We in Kenya keep seeing and marvel at the riches of countries like the US, Japan, Asia and Europe. We go further and profess at the love of the lifestyle of the citizenry of these countries. We always ask ourselves, “how can we be like them?”
The founding fathers of America were clearly great thinkers. They came up with the quotes below:
• If we can prevent the government from wasting the labors of the people, under the pretense of taking care of them, they must become happy.-Letter to Thomas Cooper (29 November 1802)
• Our legislators are not sufficiently apprized of the rightful limits of their power; that their true office is to declare and enforce only our natural rights... and to take none of them from us. No man has a natural right to commit aggression on the equal rights of another; and this is all from which the laws ought to restrain him... and the idea is quite unfounded, that on entering into society we give up any natural right.- Letter to Francis W. Gilmer (27 June 1816); The Writings of Thomas Jefferson edited by Ford, vol. 10, p. 32
• Government big enough to supply everything you need is big enough to take everything you have ... The course of history shows that as a government grows, liberty decreases.- Commonly quoted on many websites, this quotation is actually from an address by President Gerald Ford [ to the US Congress (12 August 1974)
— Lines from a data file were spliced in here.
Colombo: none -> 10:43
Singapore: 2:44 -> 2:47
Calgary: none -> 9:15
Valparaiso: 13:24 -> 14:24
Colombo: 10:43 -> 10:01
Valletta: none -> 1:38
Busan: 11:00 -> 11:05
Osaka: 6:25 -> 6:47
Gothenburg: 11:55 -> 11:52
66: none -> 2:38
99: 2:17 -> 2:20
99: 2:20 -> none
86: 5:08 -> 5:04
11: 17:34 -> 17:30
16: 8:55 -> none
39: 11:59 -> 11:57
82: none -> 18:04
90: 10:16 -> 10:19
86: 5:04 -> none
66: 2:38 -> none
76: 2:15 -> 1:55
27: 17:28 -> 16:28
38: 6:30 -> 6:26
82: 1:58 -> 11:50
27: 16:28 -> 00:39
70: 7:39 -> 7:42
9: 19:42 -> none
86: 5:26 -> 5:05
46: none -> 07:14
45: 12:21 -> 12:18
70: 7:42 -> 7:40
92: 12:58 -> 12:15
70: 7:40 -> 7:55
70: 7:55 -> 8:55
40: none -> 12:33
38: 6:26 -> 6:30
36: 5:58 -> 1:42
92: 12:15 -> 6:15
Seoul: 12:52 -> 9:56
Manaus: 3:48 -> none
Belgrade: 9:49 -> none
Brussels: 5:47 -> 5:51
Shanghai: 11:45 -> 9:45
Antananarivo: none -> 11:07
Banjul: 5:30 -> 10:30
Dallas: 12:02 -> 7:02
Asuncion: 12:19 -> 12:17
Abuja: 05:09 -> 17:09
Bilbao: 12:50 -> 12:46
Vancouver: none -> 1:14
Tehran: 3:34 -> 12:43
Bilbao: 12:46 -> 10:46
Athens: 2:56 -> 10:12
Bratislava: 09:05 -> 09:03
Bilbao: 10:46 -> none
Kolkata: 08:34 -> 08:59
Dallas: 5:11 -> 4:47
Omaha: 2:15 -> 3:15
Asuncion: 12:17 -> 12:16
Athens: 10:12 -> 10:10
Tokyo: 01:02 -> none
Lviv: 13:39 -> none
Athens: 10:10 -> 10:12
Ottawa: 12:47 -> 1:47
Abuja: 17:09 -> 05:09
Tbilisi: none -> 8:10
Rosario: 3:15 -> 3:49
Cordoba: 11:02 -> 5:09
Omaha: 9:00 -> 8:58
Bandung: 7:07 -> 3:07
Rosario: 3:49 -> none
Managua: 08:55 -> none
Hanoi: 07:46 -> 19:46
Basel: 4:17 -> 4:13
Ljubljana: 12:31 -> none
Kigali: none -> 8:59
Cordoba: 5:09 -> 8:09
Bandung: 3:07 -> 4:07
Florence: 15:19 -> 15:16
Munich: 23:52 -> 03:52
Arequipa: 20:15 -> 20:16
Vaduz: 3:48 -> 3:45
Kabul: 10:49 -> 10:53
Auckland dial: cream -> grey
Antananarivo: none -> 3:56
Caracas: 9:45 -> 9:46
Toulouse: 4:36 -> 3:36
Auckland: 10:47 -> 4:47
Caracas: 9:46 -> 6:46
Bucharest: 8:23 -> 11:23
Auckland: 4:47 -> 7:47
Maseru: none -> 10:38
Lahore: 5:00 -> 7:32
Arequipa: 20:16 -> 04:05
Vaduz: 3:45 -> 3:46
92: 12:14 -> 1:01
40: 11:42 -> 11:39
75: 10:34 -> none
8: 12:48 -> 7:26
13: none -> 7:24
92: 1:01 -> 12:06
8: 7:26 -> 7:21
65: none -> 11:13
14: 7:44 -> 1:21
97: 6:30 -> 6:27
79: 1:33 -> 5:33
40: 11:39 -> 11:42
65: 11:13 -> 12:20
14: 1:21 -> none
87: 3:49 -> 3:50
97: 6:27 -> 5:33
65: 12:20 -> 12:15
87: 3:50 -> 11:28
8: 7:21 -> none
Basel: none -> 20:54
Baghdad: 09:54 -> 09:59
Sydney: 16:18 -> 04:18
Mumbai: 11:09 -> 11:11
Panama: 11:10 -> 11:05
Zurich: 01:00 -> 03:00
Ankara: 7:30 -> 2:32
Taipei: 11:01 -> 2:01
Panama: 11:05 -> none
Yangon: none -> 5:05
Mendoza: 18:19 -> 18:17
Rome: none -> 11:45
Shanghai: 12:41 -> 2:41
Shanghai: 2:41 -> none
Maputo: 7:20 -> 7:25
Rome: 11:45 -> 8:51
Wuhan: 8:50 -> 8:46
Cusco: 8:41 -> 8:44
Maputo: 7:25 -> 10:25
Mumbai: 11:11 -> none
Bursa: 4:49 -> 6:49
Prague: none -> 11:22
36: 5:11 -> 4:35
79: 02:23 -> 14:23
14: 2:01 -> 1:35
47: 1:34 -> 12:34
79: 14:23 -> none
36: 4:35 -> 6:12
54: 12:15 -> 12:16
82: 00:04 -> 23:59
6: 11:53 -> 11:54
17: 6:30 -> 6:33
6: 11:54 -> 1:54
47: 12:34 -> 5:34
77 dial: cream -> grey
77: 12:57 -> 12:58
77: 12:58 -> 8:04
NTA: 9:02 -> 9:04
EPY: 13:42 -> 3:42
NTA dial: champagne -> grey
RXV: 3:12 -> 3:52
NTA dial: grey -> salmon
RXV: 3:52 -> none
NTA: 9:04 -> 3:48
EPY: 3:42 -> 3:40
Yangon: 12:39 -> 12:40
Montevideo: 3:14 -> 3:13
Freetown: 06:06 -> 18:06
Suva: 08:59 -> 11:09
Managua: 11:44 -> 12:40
• "Society in every state is a blessing, but government even in its best state is but a necessary evil; in its worst state an intolerable one."- Thomas Paine
• That government is best which governs least.
• Where the people fear the government you have tyranny. Where the government fears the people you have liberty.
This betrays their underlying thought… Capitalism is based on liberty of man, free from the tyranny of government and largely dependent upon the sweat of his brow, not the handouts from other men.
The founding fathers of the US and subsequent leadership were very skeptical of government because their reason was government is a conglomeration of individuals who act in their own interest first and others later… and they were right. Throughout history, we have seen politicians who seek popularity expand government ostensibly to solve people’s problems. They end up taxing the populace more and as a result, the government ends up transferring resources from the most productive members of our society to the lesser productive members of society thereby wasting resources.
When taken to extremes, we have a situation like we have in Kenya where people keep talking in terms of “naomba serikali inisaidie…” The more this culture of dependency is ingrained into the national psyche, the more likely the nation is going to be ultra competitive during elections. The rationale of the populace will of course be, since those in government eat (read waste), then we would rather our people waste.
The problem in Kenya’s set up is too much government. If we look at the worst performing sectors of the economy, they all have one thing in common. They suffer from micromanagement by government. These include the fields of energy and agriculture. These two are regulated, nay, controlled by thought that is based on a mixture of feudalism and mercantilism- where the state favors a few existing at the expense of many.
Adam Smith and Ricardo showed us arguments such as ‘The government is protecting home grown industries’ does not make sense because cost of maintaining these industries to society is much more than the general ‘welfare’ that these so called home grown industries offer society in general… classic broken window fallacy. Secondly these industries never become as efficient as they ought to be during the time of protection so it is rarely a logical argument that this mercantile approach to doing business actually helps anyone.
When all is said and done, the ultimate cost the mercantile/feudal policies of Kenyan government are a disincentive to investment and therefore there are fewer entrepreneurs wiling to venture in these murky waters. These policies ultimately make society poorer and the resultant economy is one of high dependency, low tax base, high black market activity and a volatile society. Kenya anyone?